Update the stretch of the Gwinyai Chingoka profile from "Zimbabwean tennis player (1982–2022)" through "for Dynamos F.C." by putting "endurance" in place of "stamina", and write out that stretch again.

READING PASSAGE:
-- -- --

Gwinyai Chingoka
- Country (sports): Zimbabwe
- Born: 27 September 1982
- Died: 27 January 2022 (aged 39) West End Hospital

Singles
- Career titles: 0

Doubles
- Career record: 0–2
- Career titles: 0
- Davis Cup: 0–2

Coaching career (2011–2022)

= Gwinyai Chingoka =

Zimbabwean tennis player (1982–2022)

Gwinyai Chingoka (27 September 1982 – 27 January 2022) was a Zimbabwean tennis player who represented Zimbabwe at the Davis Cup. He was known as Shumba in sporting circles due to his stamina and strength while playing tennis. His father Paul Chingoka was a President of the Zimbabwe Olympic Committee and President of Tennis Zimbabwe. His uncle Douglas Chingoka was a basketball player and football player who played as a striker for Dynamos F.C.

-- -- --

[Dataset entries]
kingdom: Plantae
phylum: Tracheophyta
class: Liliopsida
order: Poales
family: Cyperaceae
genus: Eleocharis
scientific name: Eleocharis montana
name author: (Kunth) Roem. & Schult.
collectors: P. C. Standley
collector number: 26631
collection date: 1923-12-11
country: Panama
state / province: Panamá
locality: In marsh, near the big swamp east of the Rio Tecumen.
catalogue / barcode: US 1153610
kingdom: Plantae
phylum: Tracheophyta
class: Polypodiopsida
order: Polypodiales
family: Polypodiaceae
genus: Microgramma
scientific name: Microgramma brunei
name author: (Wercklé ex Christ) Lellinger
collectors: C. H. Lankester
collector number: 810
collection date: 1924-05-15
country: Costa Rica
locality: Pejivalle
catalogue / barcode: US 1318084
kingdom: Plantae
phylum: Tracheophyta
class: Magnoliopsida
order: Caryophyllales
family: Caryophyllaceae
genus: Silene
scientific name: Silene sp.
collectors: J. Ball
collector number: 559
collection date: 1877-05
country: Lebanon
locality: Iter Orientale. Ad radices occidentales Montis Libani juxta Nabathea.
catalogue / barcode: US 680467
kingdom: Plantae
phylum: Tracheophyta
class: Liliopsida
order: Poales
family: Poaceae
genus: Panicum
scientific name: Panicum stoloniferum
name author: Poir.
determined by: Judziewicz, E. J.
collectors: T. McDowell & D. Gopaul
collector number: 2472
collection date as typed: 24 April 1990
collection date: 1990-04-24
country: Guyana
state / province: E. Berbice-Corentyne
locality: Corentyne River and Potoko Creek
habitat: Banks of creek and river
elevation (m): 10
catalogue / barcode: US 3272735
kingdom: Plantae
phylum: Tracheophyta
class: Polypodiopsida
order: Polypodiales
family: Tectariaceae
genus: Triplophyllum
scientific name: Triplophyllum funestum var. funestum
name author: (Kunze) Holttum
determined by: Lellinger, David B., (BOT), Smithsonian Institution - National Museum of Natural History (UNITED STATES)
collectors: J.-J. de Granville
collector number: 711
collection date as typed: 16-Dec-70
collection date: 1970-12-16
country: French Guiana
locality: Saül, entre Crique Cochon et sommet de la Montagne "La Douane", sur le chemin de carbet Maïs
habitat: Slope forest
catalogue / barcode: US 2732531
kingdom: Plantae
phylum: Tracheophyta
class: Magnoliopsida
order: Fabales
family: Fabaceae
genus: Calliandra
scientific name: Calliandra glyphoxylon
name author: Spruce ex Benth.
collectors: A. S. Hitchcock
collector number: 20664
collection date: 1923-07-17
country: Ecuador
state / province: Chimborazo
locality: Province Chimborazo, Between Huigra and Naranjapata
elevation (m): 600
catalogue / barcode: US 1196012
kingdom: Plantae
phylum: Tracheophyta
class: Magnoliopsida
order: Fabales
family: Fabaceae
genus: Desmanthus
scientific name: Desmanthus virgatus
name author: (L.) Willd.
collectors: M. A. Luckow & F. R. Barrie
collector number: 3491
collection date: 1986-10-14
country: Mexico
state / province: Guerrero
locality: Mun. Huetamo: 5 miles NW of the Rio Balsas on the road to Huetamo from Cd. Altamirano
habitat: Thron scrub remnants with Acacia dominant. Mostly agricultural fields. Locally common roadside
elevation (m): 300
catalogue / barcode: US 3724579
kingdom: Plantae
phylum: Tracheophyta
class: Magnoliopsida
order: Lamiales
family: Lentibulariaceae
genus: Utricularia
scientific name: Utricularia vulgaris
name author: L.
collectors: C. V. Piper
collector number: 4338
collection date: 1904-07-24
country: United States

-- -- --

EXPECTED ANSWER:
Zimbabwean tennis player (1982–2022)

Gwinyai Chingoka (27 September 1982 – 27 January 2022) was a Zimbabwean tennis player who represented Zimbabwe at the Davis Cup. He was known as Shumba in sporting circles due to his endurance and strength while playing tennis. His father Paul Chingoka was a President of the Zimbabwe Olympic Committee and President of Tennis Zimbabwe. His uncle Douglas Chingoka was a basketball player and football player who played as a striker for Dynamos F.C.